Warning: may contain spoilers.

Looking back, The Atrocity Archives was nothing special when it came to plot and characters – damsel in distress, smart sarcastic hacker that saves the day, hint for a horrifying evil, alternate dimensions. However, what made this book unique to me was the style, so much that I ended up not noticing the plot’s faults until after I was done reading it.

That’s really its strongest point, and the reason why I enjoyed thoroughly every page! The style is exciting, smart, witty, quick, the timing of almost every joke is just right, enough so you don’t feel like you’ve been left out of the loop all that much when it came to the characters or narrative – and I’ll be honest, even with its faults in how cliché a lot of the characters were, they were dynamic and contrasting enough to become a true guilty pleasure (even if I had some beef with the way people on autistic spectrum were portrayed).
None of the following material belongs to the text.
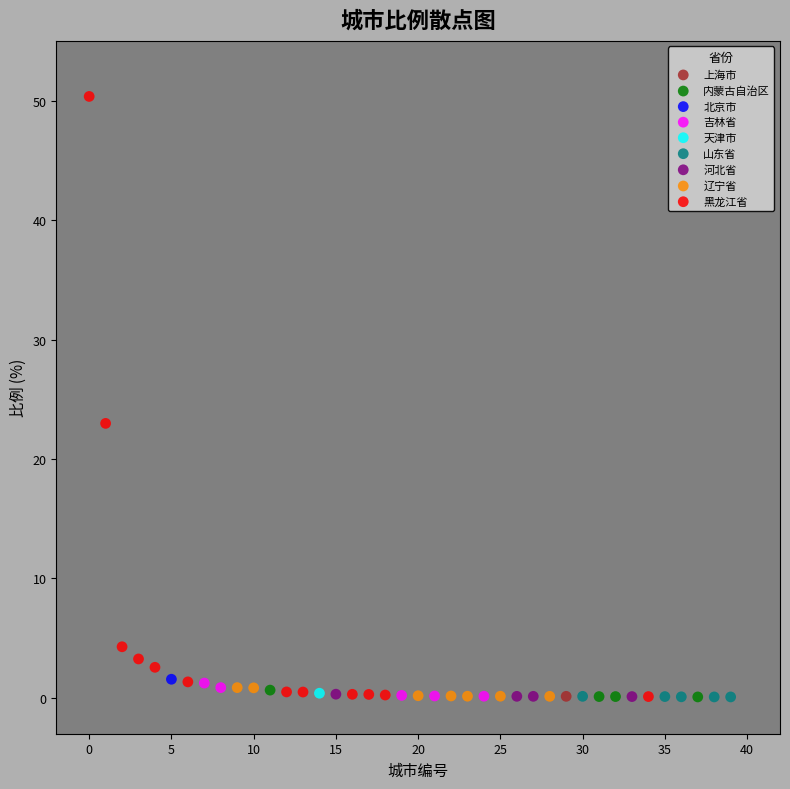

What are all the series names shown in the legend?

上海市, 内蒙古自治区, 北京市, 吉林省, 天津市, 山东省, 河北省, 辽宁省, 黑龙江省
You know, like those really bad crime investigation shows that you don’t want to admit you liked? That’s kind of how the characters of The Archives felt to me. Another thing I can definitely give a positive nod to was the fact that the evil mastermind of the first novel (story? Short novel?) did not turn out to be a secret evil organization. There was a slight eyeroll moment in my Jewish soul over the fact that the author chose nazis as a convenient villain (who hasn’t), but the fact that such an organization was actually wiped out by a more horrifying monster was certainly a newer twist that did send a shiver down one’s spine. The narrative definitely didn’t fail to convey the absolutely terrible feeling of emptiness and pure fear in the last few parts.
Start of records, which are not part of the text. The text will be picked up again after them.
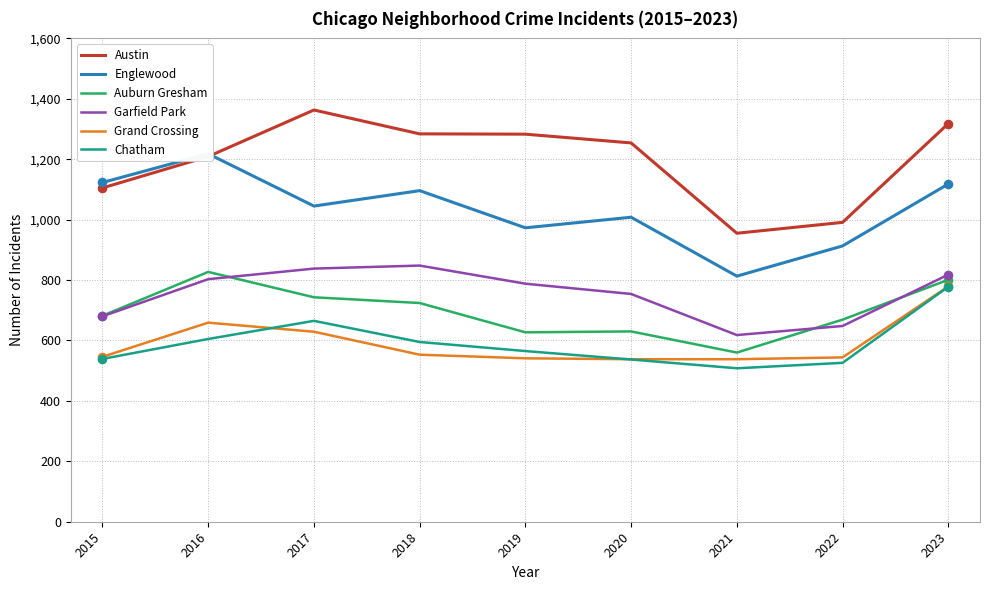

At how many categories does at least one series exceed 932?

9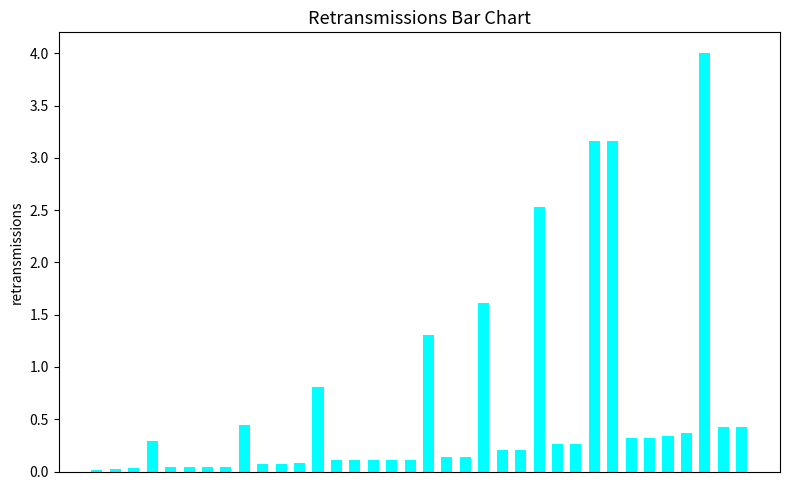

What is the sum of all values?

21.7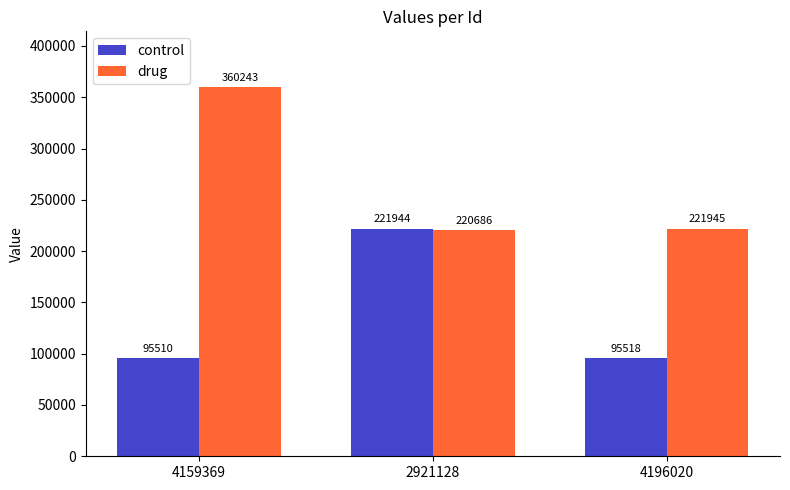

What is the sum of the control values at 4196020 and 4159369?

191028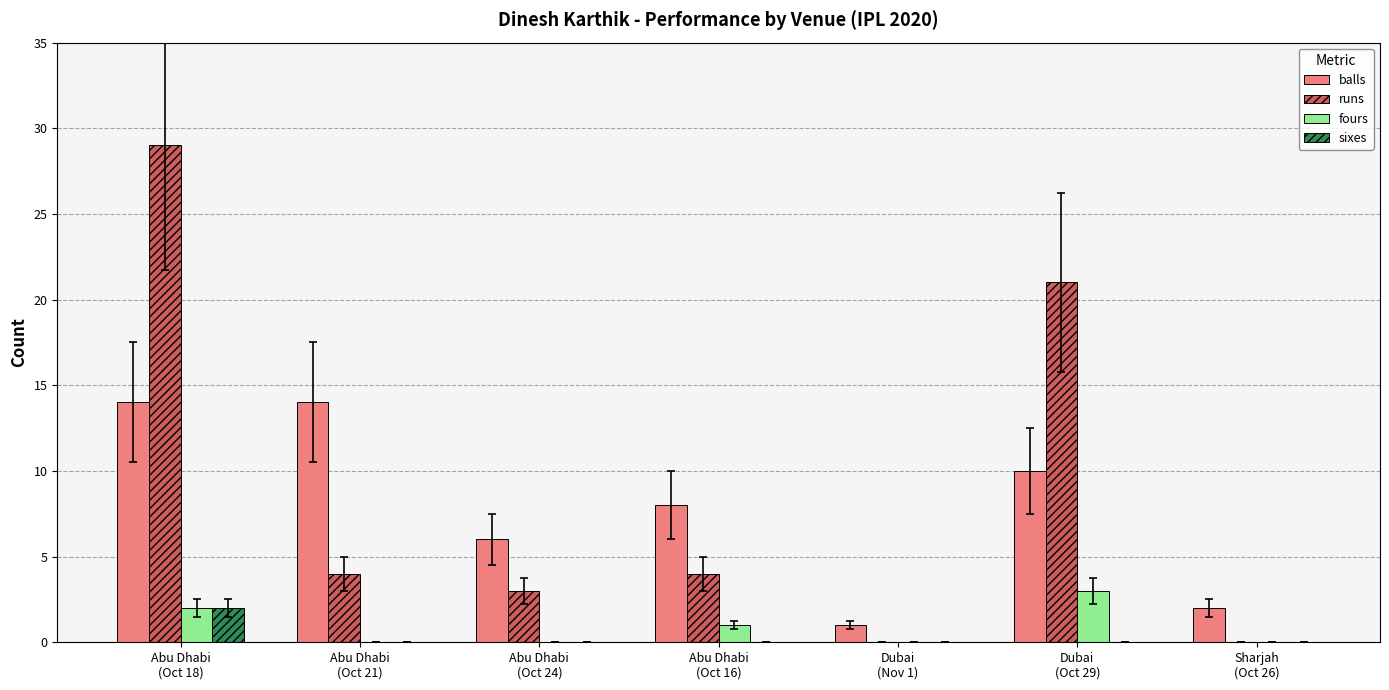

Reading left to right, what are all the values shown in this chart?

balls: 14	14	6	8	1	10	2
runs: 29	4	3	4	0	21	0
fours: 2	0	0	1	0	3	0
sixes: 2	0	0	0	0	0	0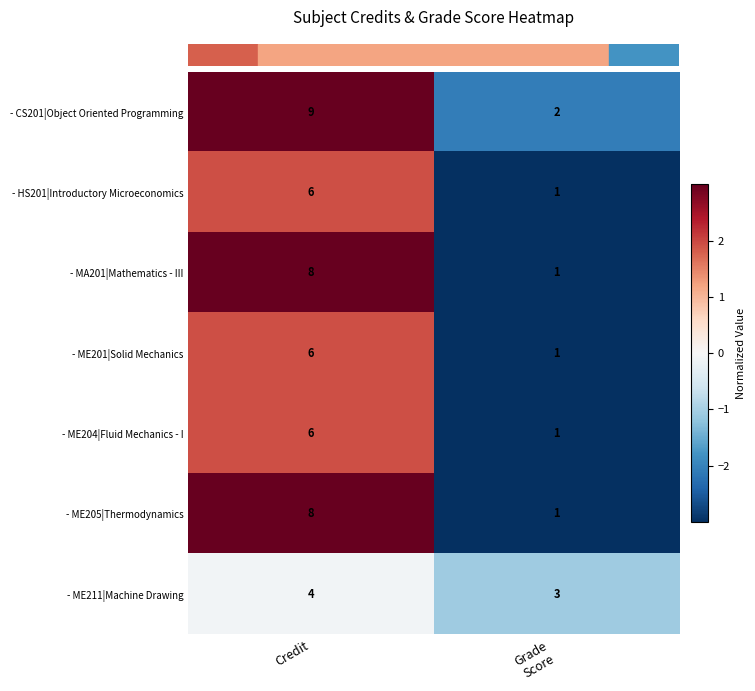

What is the spread (max minus min) of values at Credit?

5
The true faults of the book lay in the treatment of female characters and the execution of the narrative when it came to the technicalities. Too many things in the world have been said on the former so I will only address the latter: on theory, the idea of magic being used through technology and based on laws that are related to physics is great, the only issue was that I ended up skimming through many a description simply because I couldn’t understand what the author was talking about. Maybe someone with a physics degree might be able to get more enjoyment out of those segments (and I feel a lot of jokes simply flew past me in those specific cases), but I do feel like a book should be accessible to just about anyone. Despite that, though, those parts did not end up turning me away from the book as a whole – I just skimmed a little bit sometimes…

And that’s why this review is fairly short: there’s nothing more to say. But I do not regret having read it.

Conclusion: it was very, very enjoyable stylistically and I was intrigued enough by the concept to want to keep reading more books of the series.

Would I recommend: yes, but brush up on your physics first. And maybe get ready to write some words on female treatment in it; I am too tired to do so myself.